Local self-governance is of course not the only issue that has triggered local protest movements over the past year. Several regions also saw protests against growing public utility tariffs and environmental protest movements, while facing increasing hurdles, also continued (most recently in Bashkortostan and in Buryatia). But while the federal government can, in theory, apply symptomatic remedies to these problems – by e.g. increasing public utility and housing subsidies for the regions or occasionally cracking down on excesses and illegal activity. For a while, the government’s strategy regarding dissatisfaction with local governance in cities was the same: prior to 2022, it planned to prioritize city development plans in Russia’s development plans. However, the fiscal consequences of the full-scale invasion of Ukraine likely kneecapped these development plans (as well as many others).

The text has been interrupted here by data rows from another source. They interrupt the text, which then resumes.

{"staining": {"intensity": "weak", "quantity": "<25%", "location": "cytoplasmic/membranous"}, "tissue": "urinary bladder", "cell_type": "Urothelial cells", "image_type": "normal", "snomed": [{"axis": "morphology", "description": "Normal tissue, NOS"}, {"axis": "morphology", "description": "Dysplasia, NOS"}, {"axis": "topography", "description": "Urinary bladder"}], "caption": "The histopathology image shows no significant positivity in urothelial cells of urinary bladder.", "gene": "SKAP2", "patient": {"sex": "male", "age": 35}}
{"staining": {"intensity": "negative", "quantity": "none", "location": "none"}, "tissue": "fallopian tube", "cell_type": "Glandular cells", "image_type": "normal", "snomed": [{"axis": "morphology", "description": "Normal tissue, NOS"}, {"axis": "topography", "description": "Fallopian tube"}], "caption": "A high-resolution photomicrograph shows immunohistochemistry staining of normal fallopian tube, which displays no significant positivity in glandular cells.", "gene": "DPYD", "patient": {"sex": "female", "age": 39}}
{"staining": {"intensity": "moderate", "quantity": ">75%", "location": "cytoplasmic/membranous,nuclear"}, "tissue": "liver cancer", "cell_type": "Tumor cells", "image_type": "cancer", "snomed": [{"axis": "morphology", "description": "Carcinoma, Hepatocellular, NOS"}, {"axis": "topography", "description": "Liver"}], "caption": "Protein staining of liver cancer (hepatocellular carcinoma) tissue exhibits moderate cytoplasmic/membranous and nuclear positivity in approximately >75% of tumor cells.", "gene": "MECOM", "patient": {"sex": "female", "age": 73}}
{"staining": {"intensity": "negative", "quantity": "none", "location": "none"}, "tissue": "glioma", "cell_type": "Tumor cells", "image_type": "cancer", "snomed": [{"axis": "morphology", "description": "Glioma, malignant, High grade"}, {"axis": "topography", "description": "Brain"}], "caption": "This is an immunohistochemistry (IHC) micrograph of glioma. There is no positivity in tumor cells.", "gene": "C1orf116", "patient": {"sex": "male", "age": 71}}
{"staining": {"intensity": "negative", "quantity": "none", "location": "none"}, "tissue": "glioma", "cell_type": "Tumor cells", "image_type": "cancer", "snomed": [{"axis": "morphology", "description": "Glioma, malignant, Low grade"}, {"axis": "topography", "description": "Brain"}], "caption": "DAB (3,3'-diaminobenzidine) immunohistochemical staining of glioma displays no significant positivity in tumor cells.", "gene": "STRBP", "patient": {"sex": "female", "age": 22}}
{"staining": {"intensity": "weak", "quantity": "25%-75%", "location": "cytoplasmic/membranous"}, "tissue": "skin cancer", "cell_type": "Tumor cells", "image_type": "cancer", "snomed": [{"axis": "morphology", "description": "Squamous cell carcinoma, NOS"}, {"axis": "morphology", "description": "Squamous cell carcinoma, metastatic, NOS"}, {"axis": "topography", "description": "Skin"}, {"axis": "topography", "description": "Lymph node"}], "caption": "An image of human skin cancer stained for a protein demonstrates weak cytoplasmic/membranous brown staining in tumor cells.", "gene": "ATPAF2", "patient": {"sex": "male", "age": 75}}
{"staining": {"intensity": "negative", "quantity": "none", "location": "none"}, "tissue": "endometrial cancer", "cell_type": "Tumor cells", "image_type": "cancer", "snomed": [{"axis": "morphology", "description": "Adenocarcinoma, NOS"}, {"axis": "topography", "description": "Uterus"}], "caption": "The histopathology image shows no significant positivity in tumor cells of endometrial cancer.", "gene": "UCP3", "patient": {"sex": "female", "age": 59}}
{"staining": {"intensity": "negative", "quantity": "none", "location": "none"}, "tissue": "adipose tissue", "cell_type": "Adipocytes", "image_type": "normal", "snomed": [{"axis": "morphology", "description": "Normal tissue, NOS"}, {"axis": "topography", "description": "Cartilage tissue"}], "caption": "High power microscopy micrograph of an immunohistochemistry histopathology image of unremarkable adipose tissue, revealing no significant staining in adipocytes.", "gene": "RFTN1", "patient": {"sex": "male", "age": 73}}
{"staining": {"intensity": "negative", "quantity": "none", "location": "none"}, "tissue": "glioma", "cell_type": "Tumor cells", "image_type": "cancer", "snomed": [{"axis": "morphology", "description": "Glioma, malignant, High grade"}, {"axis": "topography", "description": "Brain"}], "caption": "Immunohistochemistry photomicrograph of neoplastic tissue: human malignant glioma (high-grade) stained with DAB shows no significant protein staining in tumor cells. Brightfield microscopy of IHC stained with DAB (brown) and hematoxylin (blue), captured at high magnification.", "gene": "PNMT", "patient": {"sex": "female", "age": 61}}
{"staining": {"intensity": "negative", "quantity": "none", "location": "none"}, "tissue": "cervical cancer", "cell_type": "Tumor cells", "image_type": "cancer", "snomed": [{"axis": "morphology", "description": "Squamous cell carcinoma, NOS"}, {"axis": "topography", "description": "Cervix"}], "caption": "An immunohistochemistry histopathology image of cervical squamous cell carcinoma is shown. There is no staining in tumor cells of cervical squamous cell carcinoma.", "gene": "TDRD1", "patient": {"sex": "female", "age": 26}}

Other attempts to address the issue of hollowed-out and unaccountable local governments have so far remained awkward and unsuccessful. They include plans to open a “School of Mayors” similar to the “School of Governors”, a program at the president’s public administration academy, promoted by Sergey Kirienko, the deputy head of the Presidential Administration; as well as a recent initiative, in the Presidential Council of Self-governance, to task «Senezh,» a center of political management under the Kremlin’s domestic policy administration, to extend the system of “Regional Management Centers” (TsUR) to local administrations. These solutions – just like the extension of the system of key performance indicators (KPIs) to municipalities – aim to sidestep the problem of non-representative governance starved of financial resources and it is very questionable whether they will improve the situation even temporarily.
Expect therefore the issue of local representative democracy to stay on the political agenda in several regions, especially those with more pluralistic politics and stronger traditions of self-governance. Given the increased crackdowns on various forms of political dissent, it is far from guaranteed that any of these movements will achieve successes in the foreseeable future, but they will be present and provide a cause for local elites to adopt.